Dans l’urgence des crises, des décisions s’imposent, et elles finissent par se prendre, bon an mal an, dans notre réalité belge. Mais l’enjeu n’est-il pas justement de dépasser l’urgence ? De s’assurer que nous tirons les leçons pour modifier notre manière d’agir ? Aider les consommateurs à payer leur facture, c’est évidemment ce qu’il faut faire pour répondre à la détresse réelle des gens. Mais mettre en place des mécanismes de régulation qui permettent que les poches des uns ne se remplissent pas au détriment des autres serait sans doute plus bénéfique.

Réinvestir dans un État régulateur 

L’avenir dessiné par ces crises multiples est peu enthousiasmant. Or, chacun a besoin de se projeter pour vivre, de stabilité pour entreprendre, de confiance, de sens… Pour ce faire, il existe différentes pistes. D’une part la régulation des marchés, au travers par exemple d’une taxe sur les surprofits enregistrés à la suite d’effets d’aubaine ou de chocs internationaux comme la pandémie ou la guerre. D’autre part, en mettant en œuvre une fiscalité plus juste non seulement à l’échelle belge, mais aussi au niveau européen.

Il nous faut réinvestir dans un État régulateur, visionnaire, qui donne de l’espoir et du sens au commun,

En Belgique, l’injustice fiscale concerne en particulier la différence entre la taxation des revenus du travail et du capital, le manque de progressivité de l’impôt sur les personnes physiques et la multiplication des niches fiscales. C’est pour cette raison que la Coalition Corona, qui fédère mutuelles (dont la MC), syndicats, coupoles d’ONG, a appelé le gouvernement belge à adopter rapidement une réforme fiscale. Au niveau européen également, la justice fiscale permettrait à l’Union européenne de mobiliser des ressources propres pour financer des politiques comme le plan Next Generation et le Green Deal, notamment à travers la mise en œuvre d’une taxe européenne suffisamment ambitieuse sur les transactions financières. Ces mesures permettraient de s’engager dans une trajectoire saine, tant sur le plan budgétaire qu’en matière de transitions écologique, économique et sociale, au bénéfice du bien-être des personnes et des collectivités.

Il nous faut réinvestir dans un État régulateur, visionnaire, qui donne de l’espoir et du sens au commun, avec comme levier une réforme fiscale juste, solidaire et ambitieuse. L’impôt ne doit pas être vu uniquement comme des charges, mais comme des investissements pour aujourd’hui et demain. Les richesses doivent être partagées de façon équitable pour permettre à chacun de trouver sa place et de s’épanouir dans une société capable de proposer des solutions face aux défis à venir et à leurs interconnexions : la santé, l’économie, le climat et le social.  

Si nous ne tirons pas les leçons des crises successives maintenant, quand le ferons-nous ? Que nous faudra-t-il de plus ? La procrastination n’est plus une piste possible. L’urgence est là, maintenant.

▸ **Extraits de données**:

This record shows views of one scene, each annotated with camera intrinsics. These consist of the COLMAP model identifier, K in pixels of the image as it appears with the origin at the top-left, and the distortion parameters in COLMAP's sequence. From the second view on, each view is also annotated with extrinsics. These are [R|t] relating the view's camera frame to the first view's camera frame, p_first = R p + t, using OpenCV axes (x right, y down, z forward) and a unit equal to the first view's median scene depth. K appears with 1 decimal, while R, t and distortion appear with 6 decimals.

* * *

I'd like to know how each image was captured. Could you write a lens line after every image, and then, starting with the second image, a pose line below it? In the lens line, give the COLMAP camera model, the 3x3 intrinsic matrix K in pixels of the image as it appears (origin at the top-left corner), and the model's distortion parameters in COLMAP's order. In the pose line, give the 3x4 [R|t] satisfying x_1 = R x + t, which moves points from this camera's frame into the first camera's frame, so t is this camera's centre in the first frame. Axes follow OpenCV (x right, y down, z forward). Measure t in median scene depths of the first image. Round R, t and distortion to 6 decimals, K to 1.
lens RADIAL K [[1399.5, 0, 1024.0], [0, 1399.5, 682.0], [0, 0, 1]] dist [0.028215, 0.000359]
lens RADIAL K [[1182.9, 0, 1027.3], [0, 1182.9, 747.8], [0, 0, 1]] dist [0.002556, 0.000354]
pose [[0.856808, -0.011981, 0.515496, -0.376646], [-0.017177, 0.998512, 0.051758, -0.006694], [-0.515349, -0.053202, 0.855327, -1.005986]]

...

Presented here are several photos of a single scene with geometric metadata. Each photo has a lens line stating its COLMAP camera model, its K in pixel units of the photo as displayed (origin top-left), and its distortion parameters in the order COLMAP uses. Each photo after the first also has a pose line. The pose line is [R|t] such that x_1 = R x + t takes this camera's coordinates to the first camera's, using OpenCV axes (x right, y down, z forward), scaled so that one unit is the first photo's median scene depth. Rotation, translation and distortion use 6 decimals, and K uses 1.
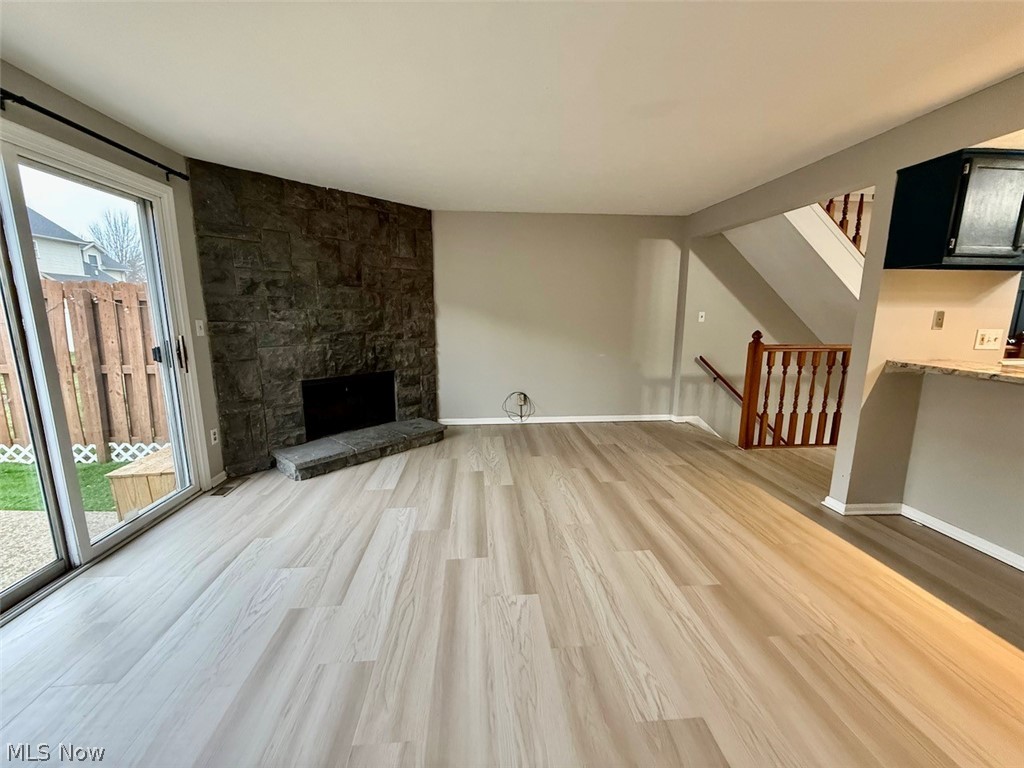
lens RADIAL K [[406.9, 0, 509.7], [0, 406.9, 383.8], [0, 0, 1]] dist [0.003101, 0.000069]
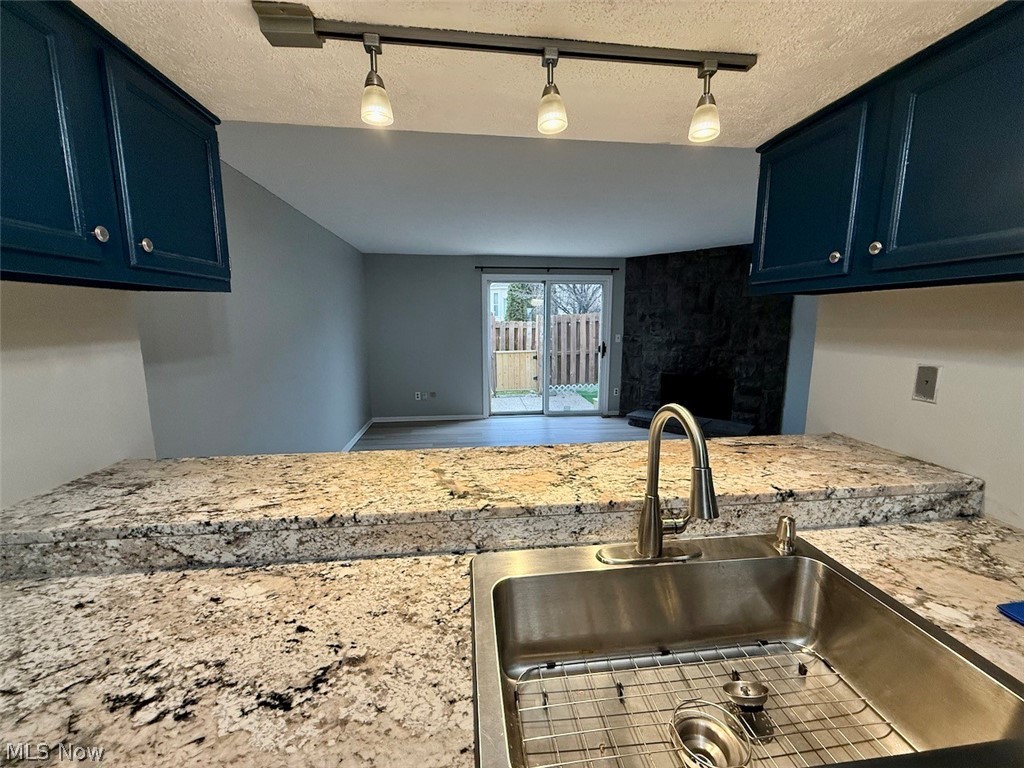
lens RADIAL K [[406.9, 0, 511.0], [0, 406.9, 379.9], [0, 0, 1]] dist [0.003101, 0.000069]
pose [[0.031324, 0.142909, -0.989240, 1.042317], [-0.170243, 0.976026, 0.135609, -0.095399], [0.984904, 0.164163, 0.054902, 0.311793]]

▸ **Explorer le texte**:
1/ Recopiez le passage de l'extrait qui va de « L’avenir dessiné par » jusqu'à « au niveau européen. » inclus.
2/ Donnez tous les défis à venir que l'extrait cite.

▸ **Résultats attendus**:
1/
L’avenir dessiné par ces crises multiples est peu enthousiasmant. Or, chacun a besoin de se projeter pour vivre, de stabilité pour entreprendre, de confiance, de sens… Pour ce faire, il existe différentes pistes. D’une part la régulation des marchés, au travers par exemple d’une taxe sur les surprofits enregistrés à la suite d’effets d’aubaine ou de chocs internationaux comme la pandémie ou la guerre. D’autre part, en mettant en œuvre une fiscalité plus juste non seulement à l’échelle belge, mais aussi au niveau européen.

2/ la santé, l'économie, le climat, le social